Stored data entries
☆ ☆ ☆
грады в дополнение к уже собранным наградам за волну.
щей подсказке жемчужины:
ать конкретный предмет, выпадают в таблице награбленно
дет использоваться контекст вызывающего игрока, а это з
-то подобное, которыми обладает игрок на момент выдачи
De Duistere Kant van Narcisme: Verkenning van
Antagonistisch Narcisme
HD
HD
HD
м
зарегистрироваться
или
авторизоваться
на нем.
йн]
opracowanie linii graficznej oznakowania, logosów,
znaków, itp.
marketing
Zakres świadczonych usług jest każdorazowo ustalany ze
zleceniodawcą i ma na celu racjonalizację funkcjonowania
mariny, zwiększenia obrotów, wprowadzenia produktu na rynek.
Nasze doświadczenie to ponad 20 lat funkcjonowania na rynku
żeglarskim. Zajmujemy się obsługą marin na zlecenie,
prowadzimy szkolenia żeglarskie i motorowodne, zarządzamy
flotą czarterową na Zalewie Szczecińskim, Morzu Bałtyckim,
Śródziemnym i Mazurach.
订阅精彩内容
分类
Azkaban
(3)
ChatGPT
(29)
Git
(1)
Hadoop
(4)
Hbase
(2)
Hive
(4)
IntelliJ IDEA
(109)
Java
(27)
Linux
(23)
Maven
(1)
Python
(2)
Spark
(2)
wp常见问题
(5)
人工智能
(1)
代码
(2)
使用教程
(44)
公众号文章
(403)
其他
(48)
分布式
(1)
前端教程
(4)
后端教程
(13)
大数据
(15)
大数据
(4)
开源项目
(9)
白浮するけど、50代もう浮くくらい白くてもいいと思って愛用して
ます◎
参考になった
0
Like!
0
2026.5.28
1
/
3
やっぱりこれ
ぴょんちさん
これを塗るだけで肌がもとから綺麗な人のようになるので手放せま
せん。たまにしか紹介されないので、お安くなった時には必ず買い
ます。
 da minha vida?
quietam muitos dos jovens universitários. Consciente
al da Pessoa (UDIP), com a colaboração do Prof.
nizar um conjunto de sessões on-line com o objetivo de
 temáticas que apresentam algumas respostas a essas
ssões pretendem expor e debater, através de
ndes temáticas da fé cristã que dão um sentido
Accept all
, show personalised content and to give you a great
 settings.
☆ ☆ ☆
◆ **What is required**
Reproduce the lines above verbatim, starting at the first line and ending at the line that contains "De Duistere Kant van Narcisme: Verkenning van", with both of those lines included.

◆ **Written answer**
грады в дополнение к уже собранным наградам за волну.
щей подсказке жемчужины:
ать конкретный предмет, выпадают в таблице награбленно
дет использоваться контекст вызывающего игрока, а это з
-то подобное, которыми обладает игрок на момент выдачи
De Duistere Kant van Narcisme: Verkenning van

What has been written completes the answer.